▸ EXERCISE 1
In the rows from the first line through the line containing "de onmogelijkheid eraan te ontsnappen. Een", change "directamente" to "inmediatamente" and give those lines back with nothing else altered.

▸ PROVIDED TEXT
I've been with my boyfriend for 8 years, since I was 18.
In December he told me he was unhappy, he felt like I didn't show him enough affection. Which is true really, I do struggle with physical affection but I've always tried to make up for it in other ways. Like my way of showing my love is to take care of him by cooking nice meals, giving him little gifts etc. Sometimes I think he is too needy, he constantly says I love you (often upwards of 5+ times a day) and if I don't say it back right away he views it as a rejection. Same if I don't want to hold hands or let him cuddle me. Like my favourite thing to do is lie in bed together, not touching, just talking or reading but he always wants drape himself over me or tangle our legs together and while I enjoy that sometimes it can be too much at other times. So I've been trying to be more affectionate and it's genuinely been nice but it is a struggle and sometimes I feel suffocated and need alone time.
Recently he has started to really focus on his appearance, dressing nicely, going to the gym etc. At first I thought he might have been feeling a bit inspired by me since I've been attempting to lose weight and make an effort with the way I look but it doesn't feel like it.
These days I am not a jealous or insecure person but I used to be. He was my first (and only) boyfriend and for the first year of our relationship when I was 18-19 I was quite badly behaved. Very jealous, insecure, no confidence or self-esteem. But I have not been like that for the past 6 years though he still sometimes acts as if I am. Before he goes out he will sometimes say stuff like "Don't worry, I'm not gonna cheat on you" but I always laughed it off because I trusted him 100%.

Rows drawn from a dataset
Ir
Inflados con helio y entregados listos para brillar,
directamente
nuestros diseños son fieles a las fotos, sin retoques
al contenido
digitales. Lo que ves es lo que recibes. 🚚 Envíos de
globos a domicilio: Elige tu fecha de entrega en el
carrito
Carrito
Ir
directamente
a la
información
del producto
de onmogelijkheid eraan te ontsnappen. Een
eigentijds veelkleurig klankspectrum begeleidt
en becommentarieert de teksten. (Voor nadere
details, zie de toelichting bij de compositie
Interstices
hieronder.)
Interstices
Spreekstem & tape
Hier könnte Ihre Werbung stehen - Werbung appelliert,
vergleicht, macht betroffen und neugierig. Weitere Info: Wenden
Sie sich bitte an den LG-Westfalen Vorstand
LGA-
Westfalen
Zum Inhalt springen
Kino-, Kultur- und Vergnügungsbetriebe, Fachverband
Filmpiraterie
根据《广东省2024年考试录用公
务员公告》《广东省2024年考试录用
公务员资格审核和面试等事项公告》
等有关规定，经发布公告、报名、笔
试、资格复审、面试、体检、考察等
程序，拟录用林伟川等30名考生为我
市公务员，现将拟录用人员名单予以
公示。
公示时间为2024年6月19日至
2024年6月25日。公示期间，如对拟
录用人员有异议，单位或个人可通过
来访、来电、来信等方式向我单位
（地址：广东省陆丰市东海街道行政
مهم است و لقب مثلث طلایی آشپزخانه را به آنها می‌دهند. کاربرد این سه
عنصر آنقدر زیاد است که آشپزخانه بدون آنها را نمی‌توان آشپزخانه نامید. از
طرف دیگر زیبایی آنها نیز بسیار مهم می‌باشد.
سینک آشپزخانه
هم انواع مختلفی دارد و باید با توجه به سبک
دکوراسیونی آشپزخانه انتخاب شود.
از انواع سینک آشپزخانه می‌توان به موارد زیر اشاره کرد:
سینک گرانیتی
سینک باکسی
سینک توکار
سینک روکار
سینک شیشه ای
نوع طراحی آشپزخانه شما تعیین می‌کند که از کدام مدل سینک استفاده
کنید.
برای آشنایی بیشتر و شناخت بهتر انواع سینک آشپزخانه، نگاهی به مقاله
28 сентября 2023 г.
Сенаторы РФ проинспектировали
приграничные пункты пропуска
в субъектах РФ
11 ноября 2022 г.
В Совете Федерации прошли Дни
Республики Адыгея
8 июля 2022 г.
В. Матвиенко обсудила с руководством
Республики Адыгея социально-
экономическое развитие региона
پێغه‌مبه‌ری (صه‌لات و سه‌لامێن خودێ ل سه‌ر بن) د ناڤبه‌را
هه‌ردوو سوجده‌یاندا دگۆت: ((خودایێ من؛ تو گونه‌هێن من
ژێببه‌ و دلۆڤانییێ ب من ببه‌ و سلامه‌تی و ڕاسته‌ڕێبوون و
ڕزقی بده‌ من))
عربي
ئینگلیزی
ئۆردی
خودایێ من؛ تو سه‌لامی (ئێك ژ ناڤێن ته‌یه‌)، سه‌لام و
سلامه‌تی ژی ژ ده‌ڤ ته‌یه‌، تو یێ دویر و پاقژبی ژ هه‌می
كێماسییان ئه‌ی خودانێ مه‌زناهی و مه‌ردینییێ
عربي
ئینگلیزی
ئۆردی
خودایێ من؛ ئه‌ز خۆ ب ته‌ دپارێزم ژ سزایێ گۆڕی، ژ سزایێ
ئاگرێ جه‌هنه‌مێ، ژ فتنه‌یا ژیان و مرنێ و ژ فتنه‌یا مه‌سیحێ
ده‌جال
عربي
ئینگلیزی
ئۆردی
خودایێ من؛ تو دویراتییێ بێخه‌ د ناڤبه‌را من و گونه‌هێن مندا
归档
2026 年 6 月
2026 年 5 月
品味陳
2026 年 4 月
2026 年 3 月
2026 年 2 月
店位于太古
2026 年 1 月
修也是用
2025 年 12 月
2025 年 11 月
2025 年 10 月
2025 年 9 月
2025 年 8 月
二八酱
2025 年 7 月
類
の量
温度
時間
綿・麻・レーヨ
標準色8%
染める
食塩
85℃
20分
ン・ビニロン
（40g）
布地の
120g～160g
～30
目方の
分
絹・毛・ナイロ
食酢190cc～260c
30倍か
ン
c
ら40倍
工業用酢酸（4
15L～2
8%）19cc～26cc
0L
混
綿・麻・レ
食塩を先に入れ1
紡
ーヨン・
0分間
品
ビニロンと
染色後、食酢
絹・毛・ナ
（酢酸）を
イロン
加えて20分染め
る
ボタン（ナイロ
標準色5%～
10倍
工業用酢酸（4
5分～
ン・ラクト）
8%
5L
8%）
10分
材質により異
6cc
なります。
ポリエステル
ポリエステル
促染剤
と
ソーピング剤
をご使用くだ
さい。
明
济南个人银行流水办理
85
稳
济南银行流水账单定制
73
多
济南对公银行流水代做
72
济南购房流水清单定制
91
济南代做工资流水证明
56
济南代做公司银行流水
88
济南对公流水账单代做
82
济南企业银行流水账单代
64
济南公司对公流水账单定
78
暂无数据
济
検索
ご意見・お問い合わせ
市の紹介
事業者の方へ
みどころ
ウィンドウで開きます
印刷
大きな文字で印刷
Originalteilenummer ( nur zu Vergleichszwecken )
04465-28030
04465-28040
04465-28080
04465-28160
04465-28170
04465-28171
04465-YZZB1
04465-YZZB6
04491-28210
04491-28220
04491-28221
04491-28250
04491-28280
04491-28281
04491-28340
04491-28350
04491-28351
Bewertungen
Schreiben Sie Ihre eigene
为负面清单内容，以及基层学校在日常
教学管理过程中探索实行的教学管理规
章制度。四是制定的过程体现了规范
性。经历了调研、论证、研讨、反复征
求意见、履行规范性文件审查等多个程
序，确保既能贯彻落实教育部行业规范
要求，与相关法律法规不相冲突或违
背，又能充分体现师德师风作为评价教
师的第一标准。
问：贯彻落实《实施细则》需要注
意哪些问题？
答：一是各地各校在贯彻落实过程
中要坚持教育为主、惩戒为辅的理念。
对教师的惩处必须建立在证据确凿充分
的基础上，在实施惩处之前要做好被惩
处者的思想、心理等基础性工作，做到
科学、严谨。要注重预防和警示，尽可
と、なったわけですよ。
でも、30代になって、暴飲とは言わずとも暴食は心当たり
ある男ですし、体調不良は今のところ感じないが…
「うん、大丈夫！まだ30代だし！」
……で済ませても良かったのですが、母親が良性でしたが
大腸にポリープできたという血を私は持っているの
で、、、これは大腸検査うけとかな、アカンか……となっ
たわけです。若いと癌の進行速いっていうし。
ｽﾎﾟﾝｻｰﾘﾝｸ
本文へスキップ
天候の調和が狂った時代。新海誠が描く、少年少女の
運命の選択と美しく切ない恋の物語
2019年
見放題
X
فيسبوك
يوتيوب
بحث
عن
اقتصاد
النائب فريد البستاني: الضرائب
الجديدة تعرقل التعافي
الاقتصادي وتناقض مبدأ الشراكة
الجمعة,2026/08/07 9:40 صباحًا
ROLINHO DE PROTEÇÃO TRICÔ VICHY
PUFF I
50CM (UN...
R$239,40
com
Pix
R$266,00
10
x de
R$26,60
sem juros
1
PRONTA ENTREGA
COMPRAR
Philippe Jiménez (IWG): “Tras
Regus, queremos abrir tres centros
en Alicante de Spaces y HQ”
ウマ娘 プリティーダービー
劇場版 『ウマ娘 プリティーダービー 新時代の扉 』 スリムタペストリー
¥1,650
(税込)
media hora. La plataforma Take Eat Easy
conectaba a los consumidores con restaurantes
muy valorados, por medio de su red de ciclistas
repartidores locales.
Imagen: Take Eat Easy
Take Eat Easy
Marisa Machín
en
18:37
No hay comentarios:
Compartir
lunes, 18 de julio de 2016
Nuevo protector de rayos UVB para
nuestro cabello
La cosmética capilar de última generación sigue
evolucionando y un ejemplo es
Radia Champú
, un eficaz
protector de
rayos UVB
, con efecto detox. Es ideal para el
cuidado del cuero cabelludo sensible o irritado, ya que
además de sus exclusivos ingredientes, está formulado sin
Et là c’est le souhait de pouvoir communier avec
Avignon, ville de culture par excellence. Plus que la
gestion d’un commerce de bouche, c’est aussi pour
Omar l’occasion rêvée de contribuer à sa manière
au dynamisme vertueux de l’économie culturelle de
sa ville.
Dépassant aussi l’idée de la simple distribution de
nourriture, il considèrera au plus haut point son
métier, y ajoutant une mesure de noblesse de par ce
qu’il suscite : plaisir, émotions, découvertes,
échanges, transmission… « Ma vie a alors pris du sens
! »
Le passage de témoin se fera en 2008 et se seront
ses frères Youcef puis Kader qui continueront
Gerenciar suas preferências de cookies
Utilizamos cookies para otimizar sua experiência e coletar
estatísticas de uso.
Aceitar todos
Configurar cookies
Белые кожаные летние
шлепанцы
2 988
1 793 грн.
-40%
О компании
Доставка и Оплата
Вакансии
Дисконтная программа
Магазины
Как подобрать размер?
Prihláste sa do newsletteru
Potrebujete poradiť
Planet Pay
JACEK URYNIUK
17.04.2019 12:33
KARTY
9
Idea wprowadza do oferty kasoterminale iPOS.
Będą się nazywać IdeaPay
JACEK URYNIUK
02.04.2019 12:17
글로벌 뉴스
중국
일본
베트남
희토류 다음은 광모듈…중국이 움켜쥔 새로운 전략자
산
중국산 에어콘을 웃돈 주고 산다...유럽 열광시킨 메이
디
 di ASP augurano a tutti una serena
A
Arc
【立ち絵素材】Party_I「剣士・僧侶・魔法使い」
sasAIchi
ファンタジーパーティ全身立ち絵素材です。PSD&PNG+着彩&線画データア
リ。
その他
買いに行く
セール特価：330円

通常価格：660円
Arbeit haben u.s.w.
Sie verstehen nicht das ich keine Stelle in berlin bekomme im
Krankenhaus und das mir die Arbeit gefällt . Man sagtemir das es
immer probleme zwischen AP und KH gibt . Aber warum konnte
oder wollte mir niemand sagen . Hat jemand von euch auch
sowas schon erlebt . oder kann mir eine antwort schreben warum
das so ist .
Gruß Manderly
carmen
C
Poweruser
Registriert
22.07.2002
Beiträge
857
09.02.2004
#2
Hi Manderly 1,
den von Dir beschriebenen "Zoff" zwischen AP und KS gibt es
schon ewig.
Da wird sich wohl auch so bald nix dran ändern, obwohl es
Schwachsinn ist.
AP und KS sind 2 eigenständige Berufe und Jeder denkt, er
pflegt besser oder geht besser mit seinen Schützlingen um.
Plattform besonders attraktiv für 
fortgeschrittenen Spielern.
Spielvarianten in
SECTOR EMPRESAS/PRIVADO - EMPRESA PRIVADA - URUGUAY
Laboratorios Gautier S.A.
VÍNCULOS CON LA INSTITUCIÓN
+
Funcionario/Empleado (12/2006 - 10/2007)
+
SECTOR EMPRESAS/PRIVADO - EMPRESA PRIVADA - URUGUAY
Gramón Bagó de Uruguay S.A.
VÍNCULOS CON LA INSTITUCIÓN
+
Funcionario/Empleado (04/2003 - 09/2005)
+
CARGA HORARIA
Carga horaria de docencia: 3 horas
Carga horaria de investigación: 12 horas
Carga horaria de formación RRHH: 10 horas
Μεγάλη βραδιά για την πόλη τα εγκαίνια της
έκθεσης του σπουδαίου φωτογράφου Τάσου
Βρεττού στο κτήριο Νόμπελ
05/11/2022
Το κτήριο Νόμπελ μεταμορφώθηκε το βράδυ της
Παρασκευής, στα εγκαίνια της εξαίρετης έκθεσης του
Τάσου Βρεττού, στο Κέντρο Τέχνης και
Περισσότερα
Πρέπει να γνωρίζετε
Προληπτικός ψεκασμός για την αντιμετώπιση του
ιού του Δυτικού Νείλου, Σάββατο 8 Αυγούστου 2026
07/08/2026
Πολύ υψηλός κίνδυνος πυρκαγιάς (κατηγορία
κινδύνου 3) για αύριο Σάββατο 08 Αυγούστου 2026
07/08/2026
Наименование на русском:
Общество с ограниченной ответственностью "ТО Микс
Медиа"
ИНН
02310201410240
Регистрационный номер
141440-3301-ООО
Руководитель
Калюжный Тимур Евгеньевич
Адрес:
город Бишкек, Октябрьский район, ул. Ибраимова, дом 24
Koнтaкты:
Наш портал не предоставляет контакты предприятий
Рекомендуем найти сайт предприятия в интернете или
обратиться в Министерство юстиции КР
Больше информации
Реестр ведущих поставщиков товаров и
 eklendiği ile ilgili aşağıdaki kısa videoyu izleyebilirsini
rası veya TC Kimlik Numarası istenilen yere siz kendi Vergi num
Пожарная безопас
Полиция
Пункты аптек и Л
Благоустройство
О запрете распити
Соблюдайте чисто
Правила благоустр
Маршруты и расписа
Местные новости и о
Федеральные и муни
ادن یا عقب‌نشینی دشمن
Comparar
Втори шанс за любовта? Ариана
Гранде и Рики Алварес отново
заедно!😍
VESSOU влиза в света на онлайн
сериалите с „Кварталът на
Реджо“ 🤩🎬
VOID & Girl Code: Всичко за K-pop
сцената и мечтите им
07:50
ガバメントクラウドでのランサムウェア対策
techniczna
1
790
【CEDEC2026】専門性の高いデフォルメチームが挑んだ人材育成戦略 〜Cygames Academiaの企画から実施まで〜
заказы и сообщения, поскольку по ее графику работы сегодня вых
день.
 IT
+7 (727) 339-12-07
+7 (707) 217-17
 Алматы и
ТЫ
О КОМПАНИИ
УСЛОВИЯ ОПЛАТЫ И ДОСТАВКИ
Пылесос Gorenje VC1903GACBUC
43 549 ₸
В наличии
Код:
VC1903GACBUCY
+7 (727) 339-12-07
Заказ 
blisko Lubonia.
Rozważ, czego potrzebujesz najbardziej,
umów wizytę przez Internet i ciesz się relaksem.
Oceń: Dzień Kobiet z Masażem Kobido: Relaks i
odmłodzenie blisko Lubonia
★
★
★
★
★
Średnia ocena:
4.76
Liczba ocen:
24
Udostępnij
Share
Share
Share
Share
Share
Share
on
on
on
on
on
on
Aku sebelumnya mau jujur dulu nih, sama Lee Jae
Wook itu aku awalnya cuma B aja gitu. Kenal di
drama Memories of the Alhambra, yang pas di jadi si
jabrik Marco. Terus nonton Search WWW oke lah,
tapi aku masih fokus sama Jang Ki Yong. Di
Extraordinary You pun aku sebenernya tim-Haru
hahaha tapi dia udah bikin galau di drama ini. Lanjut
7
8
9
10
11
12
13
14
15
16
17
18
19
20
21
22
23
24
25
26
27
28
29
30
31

▸ EXERCISE 2
According to the relationship post, how long has the writer been with the boyfriend?

▸ REPLY 1
Ir
Inflados con helio y entregados listos para brillar,
inmediatamente
nuestros diseños son fieles a las fotos, sin retoques
al contenido
digitales. Lo que ves es lo que recibes. 🚚 Envíos de
globos a domicilio: Elige tu fecha de entrega en el
carrito
Carrito
Ir
inmediatamente
a la
información
del producto
de onmogelijkheid eraan te ontsnappen. Een

▸ REPLY 2
8 years, since the writer was 18.